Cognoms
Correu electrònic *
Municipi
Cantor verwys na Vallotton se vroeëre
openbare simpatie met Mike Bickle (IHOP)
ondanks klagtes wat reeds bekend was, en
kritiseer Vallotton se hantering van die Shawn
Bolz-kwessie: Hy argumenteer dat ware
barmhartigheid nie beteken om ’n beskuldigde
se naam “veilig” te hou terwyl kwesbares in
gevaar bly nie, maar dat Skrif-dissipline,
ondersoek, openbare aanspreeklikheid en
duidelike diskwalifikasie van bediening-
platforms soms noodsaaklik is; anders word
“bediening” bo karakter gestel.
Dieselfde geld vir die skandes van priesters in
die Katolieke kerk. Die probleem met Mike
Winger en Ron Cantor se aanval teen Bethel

= = = =

Your objective: Express the lines above as a JSON list of strings, with one string for each line and any blank lines omitted.

Result below:
[
  "Cognoms",
  "Correu electrònic *",
  "Municipi",
  "Cantor verwys na Vallotton se vroeëre",
  "openbare simpatie met Mike Bickle (IHOP)",
  "ondanks klagtes wat reeds bekend was, en",
  "kritiseer Vallotton se hantering van die Shawn",
  "Bolz-kwessie: Hy argumenteer dat ware",
  "barmhartigheid nie beteken om ’n beskuldigde",
  "se naam “veilig” te hou terwyl kwesbares in",
  "gevaar bly nie, maar dat Skrif-dissipline,",
  "ondersoek, openbare aanspreeklikheid en",
  "duidelike diskwalifikasie van bediening-",
  "platforms soms noodsaaklik is; anders word",
  "“bediening” bo karakter gestel.",
  "Dieselfde geld vir die skandes van priesters in",
  "die Katolieke kerk. Die probleem met Mike",
  "Winger en Ron Cantor se aanval teen Bethel"
]